- **Exercise text**
----

According to Rambam, the eternity of the Torah is bound up with the eternity of Israel. Against the background of Isaiah’s prophecy, “So shall your seed and your name remain” (Is. 66:22), Rambam writes:

 

Sometimes the seed remains, while the name has perished. For example, there are many nations that are descendants of the Persians or Greeks, but they are not known by a particular name; rather, they were absorbed into another nation. To my mind, this is another proof of the eternity of the Torah, by virtue of which we received our special name. (Guide of the Perplexed I I:29)

 

In other words, the eternity of Israel is derived from the eternity of the Torah.

 

The eternity of the Torah means that the Torah remains valid forever; more than that, it is relevant in each and every generation. Although generations change, the “plain understandings renew daily” (see Rashbam, Gen. 37:2; Chiddushei HaRim, Haazinu); every generation finds a new interpretation, new insights, relevant to that time and place.

 

In the same way, the prayer set by the Men of the Great Assembly is relevant to every generation. For instance, in the Aleinu prayer we say, “We therefore put our hope in You, O Lord our God, that we may soon see the splendor of Your might, that You remove the false gods from the earth.” The “false gods” of our time are not the same as the false gods of two thousand years ago: in our times Nazism, Communism, even democracy and unbridled freedom. Yet, despite the differences, the prayer remains the same. We say, “Grant honor, O Lord, to Your people, praise to those who fear You, and hope for those who seek You.” During the Holocaust, we could not have imagined how meaningful and relevant those words would be for us, and to what degree they would be fulfilled in our times.

 

Today too, with the future somewhat uncertain, we need to fulfill in the most literal way the mitzva, “You shall be wholehearted with the Lord your God” (Deut. 18:13). As Ramban comments: “that we should dedicate our hearts to Him alone, and believe that He alone does everything, and that He knows what will happen in the future.” We say in our prayers, “Happy is the man who does not forget You,” and on the other hand we ask of God, “Remember us with a favorable remembrance before You.” May it be His will that we merit, through the sound of the shofar, to be remembered for good before God – amen.

 

[This sicha was delivered on Rosh HaShana of 5755 (1994), and is excerpted here from Rav Amital’s book, When God Is Near: On the High Holidays (Maggid, 2015).]

----

- **Provided material**

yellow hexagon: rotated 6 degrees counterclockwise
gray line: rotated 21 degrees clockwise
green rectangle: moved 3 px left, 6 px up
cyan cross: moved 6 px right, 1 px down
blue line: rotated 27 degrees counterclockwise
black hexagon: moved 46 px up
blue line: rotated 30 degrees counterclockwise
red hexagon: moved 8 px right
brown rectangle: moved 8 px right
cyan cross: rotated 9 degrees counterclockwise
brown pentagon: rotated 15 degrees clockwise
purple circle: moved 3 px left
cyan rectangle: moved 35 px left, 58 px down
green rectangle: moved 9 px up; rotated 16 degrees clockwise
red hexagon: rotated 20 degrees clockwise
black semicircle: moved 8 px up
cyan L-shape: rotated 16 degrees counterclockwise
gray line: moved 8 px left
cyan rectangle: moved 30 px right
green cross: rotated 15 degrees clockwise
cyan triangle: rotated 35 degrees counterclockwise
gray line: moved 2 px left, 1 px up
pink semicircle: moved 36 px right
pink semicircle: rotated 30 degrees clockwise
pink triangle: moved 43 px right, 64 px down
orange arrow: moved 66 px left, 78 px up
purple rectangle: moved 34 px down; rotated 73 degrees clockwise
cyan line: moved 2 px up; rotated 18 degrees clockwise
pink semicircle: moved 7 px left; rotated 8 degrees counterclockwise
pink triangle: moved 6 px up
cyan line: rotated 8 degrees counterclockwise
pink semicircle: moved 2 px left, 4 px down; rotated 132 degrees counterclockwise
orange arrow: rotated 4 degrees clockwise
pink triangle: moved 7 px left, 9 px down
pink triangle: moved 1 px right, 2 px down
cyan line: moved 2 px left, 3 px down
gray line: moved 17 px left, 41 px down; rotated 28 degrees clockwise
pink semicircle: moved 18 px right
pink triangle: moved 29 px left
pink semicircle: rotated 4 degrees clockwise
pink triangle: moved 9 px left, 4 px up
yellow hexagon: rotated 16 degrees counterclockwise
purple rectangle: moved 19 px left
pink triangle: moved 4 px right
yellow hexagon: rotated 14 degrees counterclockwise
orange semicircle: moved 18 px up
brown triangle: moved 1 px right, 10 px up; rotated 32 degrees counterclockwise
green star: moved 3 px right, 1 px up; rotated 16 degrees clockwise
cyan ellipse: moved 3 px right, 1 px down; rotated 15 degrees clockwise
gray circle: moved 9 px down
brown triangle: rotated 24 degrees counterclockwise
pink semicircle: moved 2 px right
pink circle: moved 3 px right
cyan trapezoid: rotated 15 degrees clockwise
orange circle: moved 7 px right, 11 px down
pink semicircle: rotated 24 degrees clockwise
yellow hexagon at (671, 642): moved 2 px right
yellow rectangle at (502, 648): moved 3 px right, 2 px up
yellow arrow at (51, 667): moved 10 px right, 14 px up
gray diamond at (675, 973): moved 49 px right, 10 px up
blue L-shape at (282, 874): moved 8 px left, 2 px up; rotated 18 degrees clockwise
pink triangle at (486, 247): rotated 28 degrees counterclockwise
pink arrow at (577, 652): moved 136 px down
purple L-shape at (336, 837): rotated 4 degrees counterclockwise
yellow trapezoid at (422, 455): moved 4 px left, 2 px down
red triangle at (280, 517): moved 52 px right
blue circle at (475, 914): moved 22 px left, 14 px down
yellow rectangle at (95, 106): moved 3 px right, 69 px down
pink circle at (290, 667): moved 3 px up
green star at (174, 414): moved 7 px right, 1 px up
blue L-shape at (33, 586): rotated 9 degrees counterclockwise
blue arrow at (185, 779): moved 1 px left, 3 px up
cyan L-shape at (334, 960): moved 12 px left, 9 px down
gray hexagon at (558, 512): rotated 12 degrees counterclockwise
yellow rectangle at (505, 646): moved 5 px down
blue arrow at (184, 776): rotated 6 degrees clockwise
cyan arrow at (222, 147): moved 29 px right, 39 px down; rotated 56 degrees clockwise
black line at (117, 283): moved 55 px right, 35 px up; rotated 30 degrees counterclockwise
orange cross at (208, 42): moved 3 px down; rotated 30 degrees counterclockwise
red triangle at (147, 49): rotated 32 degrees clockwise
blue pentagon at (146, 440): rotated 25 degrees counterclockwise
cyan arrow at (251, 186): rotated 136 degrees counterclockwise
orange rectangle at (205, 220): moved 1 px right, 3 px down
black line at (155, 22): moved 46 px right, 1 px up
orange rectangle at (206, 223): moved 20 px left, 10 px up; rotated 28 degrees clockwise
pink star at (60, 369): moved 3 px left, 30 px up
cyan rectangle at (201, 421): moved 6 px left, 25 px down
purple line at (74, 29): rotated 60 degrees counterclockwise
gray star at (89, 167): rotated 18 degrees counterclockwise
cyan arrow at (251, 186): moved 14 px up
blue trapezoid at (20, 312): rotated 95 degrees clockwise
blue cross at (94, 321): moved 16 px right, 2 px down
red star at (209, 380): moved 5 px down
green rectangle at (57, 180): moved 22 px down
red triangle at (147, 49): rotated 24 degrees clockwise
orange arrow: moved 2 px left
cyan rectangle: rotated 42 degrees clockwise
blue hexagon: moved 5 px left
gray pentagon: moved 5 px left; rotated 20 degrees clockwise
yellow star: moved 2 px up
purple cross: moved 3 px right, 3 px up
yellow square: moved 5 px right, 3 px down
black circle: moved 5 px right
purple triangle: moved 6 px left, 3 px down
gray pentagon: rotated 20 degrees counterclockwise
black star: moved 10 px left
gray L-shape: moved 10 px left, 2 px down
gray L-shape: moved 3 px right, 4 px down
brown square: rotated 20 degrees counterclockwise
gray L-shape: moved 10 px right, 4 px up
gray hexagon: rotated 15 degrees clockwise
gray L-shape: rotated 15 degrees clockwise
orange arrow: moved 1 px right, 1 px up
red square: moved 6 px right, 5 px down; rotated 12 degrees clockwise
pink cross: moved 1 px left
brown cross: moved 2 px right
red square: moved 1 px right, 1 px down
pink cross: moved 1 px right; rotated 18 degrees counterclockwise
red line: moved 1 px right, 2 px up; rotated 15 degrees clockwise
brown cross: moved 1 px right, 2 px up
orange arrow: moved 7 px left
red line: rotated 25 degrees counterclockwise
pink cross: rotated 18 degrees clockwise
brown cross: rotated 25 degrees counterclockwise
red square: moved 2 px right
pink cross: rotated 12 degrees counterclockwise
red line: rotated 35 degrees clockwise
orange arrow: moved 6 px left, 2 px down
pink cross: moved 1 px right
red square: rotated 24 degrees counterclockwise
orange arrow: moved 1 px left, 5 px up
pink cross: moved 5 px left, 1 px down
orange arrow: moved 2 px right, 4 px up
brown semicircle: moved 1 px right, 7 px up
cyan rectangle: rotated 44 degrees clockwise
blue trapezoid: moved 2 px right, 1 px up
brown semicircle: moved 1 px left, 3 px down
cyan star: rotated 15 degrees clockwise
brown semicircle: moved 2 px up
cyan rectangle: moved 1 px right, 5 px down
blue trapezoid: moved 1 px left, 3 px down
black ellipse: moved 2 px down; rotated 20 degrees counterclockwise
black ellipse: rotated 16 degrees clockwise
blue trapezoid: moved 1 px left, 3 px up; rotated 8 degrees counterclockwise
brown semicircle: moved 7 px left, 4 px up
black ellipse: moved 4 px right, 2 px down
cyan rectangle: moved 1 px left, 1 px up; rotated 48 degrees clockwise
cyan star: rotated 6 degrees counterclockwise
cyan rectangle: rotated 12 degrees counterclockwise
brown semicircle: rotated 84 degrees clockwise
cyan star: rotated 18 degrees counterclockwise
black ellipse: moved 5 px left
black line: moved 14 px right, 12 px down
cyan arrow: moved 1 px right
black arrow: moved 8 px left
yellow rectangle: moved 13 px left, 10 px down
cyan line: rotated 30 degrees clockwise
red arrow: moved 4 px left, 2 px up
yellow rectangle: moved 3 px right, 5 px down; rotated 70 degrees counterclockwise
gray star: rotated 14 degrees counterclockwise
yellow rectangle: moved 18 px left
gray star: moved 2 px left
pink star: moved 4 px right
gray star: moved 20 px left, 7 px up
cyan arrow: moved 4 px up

----

- **What to work on**
Render into Spanish this sentence from the text on the eternity of the Torah: "In other words, the eternity of Israel is derived from the eternity of the Torah."

- **Answer to this problem**
En otras palabras, la eternidad de Israel se deriva de la eternidad de la Torá.